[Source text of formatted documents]
☆ ☆ ☆
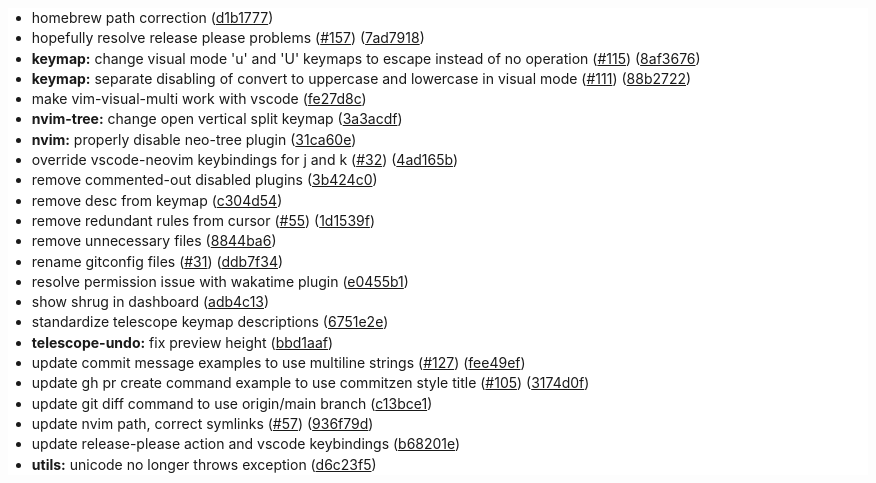* homebrew path correction ([d1b1777](https://github.com/dgokcin/dotfiles/commit/d1b1777817e9b3b08e44a53589cd2764eec893cd))
* hopefully resolve release please problems ([#157](https://github.com/dgokcin/dotfiles/issues/157)) ([7ad7918](https://github.com/dgokcin/dotfiles/commit/7ad79189799f47ef4f46eeb5e6c85e41994736b6))
* **keymap:** change visual mode 'u' and 'U' keymaps to escape instead of no operation ([#115](https://github.com/dgokcin/dotfiles/issues/115)) ([8af3676](https://github.com/dgokcin/dotfiles/commit/8af367692db4209d7a5922ac5583c65d0ca33c8e))
* **keymap:** separate disabling of convert to uppercase and lowercase in visual mode ([#111](https://github.com/dgokcin/dotfiles/issues/111)) ([88b2722](https://github.com/dgokcin/dotfiles/commit/88b272261bf92a233d8646e2a951816a0ef9e495))
* make vim-visual-multi work with vscode ([fe27d8c](https://github.com/dgokcin/dotfiles/commit/fe27d8ccb646bb51192846f40c79a1fdfbe75abf))
* **nvim-tree:** change open vertical split keymap ([3a3acdf](https://github.com/dgokcin/dotfiles/commit/3a3acdf57f5047a8546a43ef2a606a80f551d610))
* **nvim:** properly disable neo-tree plugin ([31ca60e](https://github.com/dgokcin/dotfiles/commit/31ca60e96da834f4591403f6f542fd2cb0251b1c))
* override vscode-neovim keybindings for j and k ([#32](https://github.com/dgokcin/dotfiles/issues/32)) ([4ad165b](https://github.com/dgokcin/dotfiles/commit/4ad165b2a9d037189bec9f3faaf3e0814664e9b3))
* remove commented-out disabled plugins ([3b424c0](https://github.com/dgokcin/dotfiles/commit/3b424c0a6919fb5ef0b76134dc3f12d7b31c7aca))
* remove desc from keymap ([c304d54](https://github.com/dgokcin/dotfiles/commit/c304d548e022d36402fefe5db6cc9ccd8b659911))
* remove redundant rules from cursor ([#55](https://github.com/dgokcin/dotfiles/issues/55)) ([1d1539f](https://github.com/dgokcin/dotfiles/commit/1d1539fe2693f84f6ede2ac9a1c0be7554d5d165))
* remove unnecessary files ([8844ba6](https://github.com/dgokcin/dotfiles/commit/8844ba673146bbf532ea74d681d5856633b60478))
* rename gitconfig files ([#31](https://github.com/dgokcin/dotfiles/issues/31)) ([ddb7f34](https://github.com/dgokcin/dotfiles/commit/ddb7f347e991f2ae18440df2c6e4595e3d0b6233))
* resolve permission issue with wakatime plugin ([e0455b1](https://github.com/dgokcin/dotfiles/commit/e0455b1542cf5b8165f834bc441f7f4a3d7594e2))
* show shrug in dashboard ([adb4c13](https://github.com/dgokcin/dotfiles/commit/adb4c13b4098a89a843a2a0485697ae3cd8fbc51))
* standardize telescope keymap descriptions ([6751e2e](https://github.com/dgokcin/dotfiles/commit/6751e2e6ee512819a36aa8698d20a9d1ddcfbf6a))
* **telescope-undo:** fix preview height ([bbd1aaf](https://github.com/dgokcin/dotfiles/commit/bbd1aaf9a3b4bf1ec6db02b39440f3f34aa83e89))
* update commit message examples to use multiline strings ([#127](https://github.com/dgokcin/dotfiles/issues/127)) ([fee49ef](https://github.com/dgokcin/dotfiles/commit/fee49ef5268ac4ebe5fd65de0442a1aace28bfe4))
* update gh pr create command example to use commitzen style title ([#105](https://github.com/dgokcin/dotfiles/issues/105)) ([3174d0f](https://github.com/dgokcin/dotfiles/commit/3174d0fba1781bd43a41838a1590e0c9faa0a6a9))
* update git diff command to use origin/main branch ([c13bce1](https://github.com/dgokcin/dotfiles/commit/c13bce138589eb9d0bd00c9f705039ac19a8df65))
* update nvim path, correct symlinks ([#57](https://github.com/dgokcin/dotfiles/issues/57)) ([936f79d](https://github.com/dgokcin/dotfiles/commit/936f79d57f58f78442e55aab53632f6a96ed18ea))
* update release-please action and vscode keybindings ([b68201e](https://github.com/dgokcin/dotfiles/commit/b68201e94565db9ddace814be1797607bb0e4880))
* **utils:** unicode no longer throws exception ([d6c23f5](https://github.com/dgokcin/dotfiles/commit/d6c23f5c0b8e7d54b72a1891972a44cd69dce677))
☆ ☆ ☆
Reproduce every line of the data above without changing anything, and omit the pictures.

* homebrew path correction ([d1b1777](https://github.com/dgokcin/dotfiles/commit/d1b1777817e9b3b08e44a53589cd2764eec893cd))
* hopefully resolve release please problems ([#157](https://github.com/dgokcin/dotfiles/issues/157)) ([7ad7918](https://github.com/dgokcin/dotfiles/commit/7ad79189799f47ef4f46eeb5e6c85e41994736b6))
* **keymap:** change visual mode 'u' and 'U' keymaps to escape instead of no operation ([#115](https://github.com/dgokcin/dotfiles/issues/115)) ([8af3676](https://github.com/dgokcin/dotfiles/commit/8af367692db4209d7a5922ac5583c65d0ca33c8e))
* **keymap:** separate disabling of convert to uppercase and lowercase in visual mode ([#111](https://github.com/dgokcin/dotfiles/issues/111)) ([88b2722](https://github.com/dgokcin/dotfiles/commit/88b272261bf92a233d8646e2a951816a0ef9e495))
* make vim-visual-multi work with vscode ([fe27d8c](https://github.com/dgokcin/dotfiles/commit/fe27d8ccb646bb51192846f40c79a1fdfbe75abf))
* **nvim-tree:** change open vertical split keymap ([3a3acdf](https://github.com/dgokcin/dotfiles/commit/3a3acdf57f5047a8546a43ef2a606a80f551d610))
* **nvim:** properly disable neo-tree plugin ([31ca60e](https://github.com/dgokcin/dotfiles/commit/31ca60e96da834f4591403f6f542fd2cb0251b1c))
* override vscode-neovim keybindings for j and k ([#32](https://github.com/dgokcin/dotfiles/issues/32)) ([4ad165b](https://github.com/dgokcin/dotfiles/commit/4ad165b2a9d037189bec9f3faaf3e0814664e9b3))
* remove commented-out disabled plugins ([3b424c0](https://github.com/dgokcin/dotfiles/commit/3b424c0a6919fb5ef0b76134dc3f12d7b31c7aca))
* remove desc from keymap ([c304d54](https://github.com/dgokcin/dotfiles/commit/c304d548e022d36402fefe5db6cc9ccd8b659911))
* remove redundant rules from cursor ([#55](https://github.com/dgokcin/dotfiles/issues/55)) ([1d1539f](https://github.com/dgokcin/dotfiles/commit/1d1539fe2693f84f6ede2ac9a1c0be7554d5d165))
* remove unnecessary files ([8844ba6](https://github.com/dgokcin/dotfiles/commit/8844ba673146bbf532ea74d681d5856633b60478))
* rename gitconfig files ([#31](https://github.com/dgokcin/dotfiles/issues/31)) ([ddb7f34](https://github.com/dgokcin/dotfiles/commit/ddb7f347e991f2ae18440df2c6e4595e3d0b6233))
* resolve permission issue with wakatime plugin ([e0455b1](https://github.com/dgokcin/dotfiles/commit/e0455b1542cf5b8165f834bc441f7f4a3d7594e2))
* show shrug in dashboard ([adb4c13](https://github.com/dgokcin/dotfiles/commit/adb4c13b4098a89a843a2a0485697ae3cd8fbc51))
* standardize telescope keymap descriptions ([6751e2e](https://github.com/dgokcin/dotfiles/commit/6751e2e6ee512819a36aa8698d20a9d1ddcfbf6a))
* **telescope-undo:** fix preview height ([bbd1aaf](https://github.com/dgokcin/dotfiles/commit/bbd1aaf9a3b4bf1ec6db02b39440f3f34aa83e89))
* update commit message examples to use multiline strings ([#127](https://github.com/dgokcin/dotfiles/issues/127)) ([fee49ef](https://github.com/dgokcin/dotfiles/commit/fee49ef5268ac4ebe5fd65de0442a1aace28bfe4))
* update gh pr create command example to use commitzen style title ([#105](https://github.com/dgokcin/dotfiles/issues/105)) ([3174d0f](https://github.com/dgokcin/dotfiles/commit/3174d0fba1781bd43a41838a1590e0c9faa0a6a9))
* update git diff command to use origin/main branch ([c13bce1](https://github.com/dgokcin/dotfiles/commit/c13bce138589eb9d0bd00c9f705039ac19a8df65))
* update nvim path, correct symlinks ([#57](https://github.com/dgokcin/dotfiles/issues/57)) ([936f79d](https://github.com/dgokcin/dotfiles/commit/936f79d57f58f78442e55aab53632f6a96ed18ea))
* update release-please action and vscode keybindings ([b68201e](https://github.com/dgokcin/dotfiles/commit/b68201e94565db9ddace814be1797607bb0e4880))
* **utils:** unicode no longer throws exception ([d6c23f5](https://github.com/dgokcin/dotfiles/commit/d6c23f5c0b8e7d54b72a1891972a44cd69dce677))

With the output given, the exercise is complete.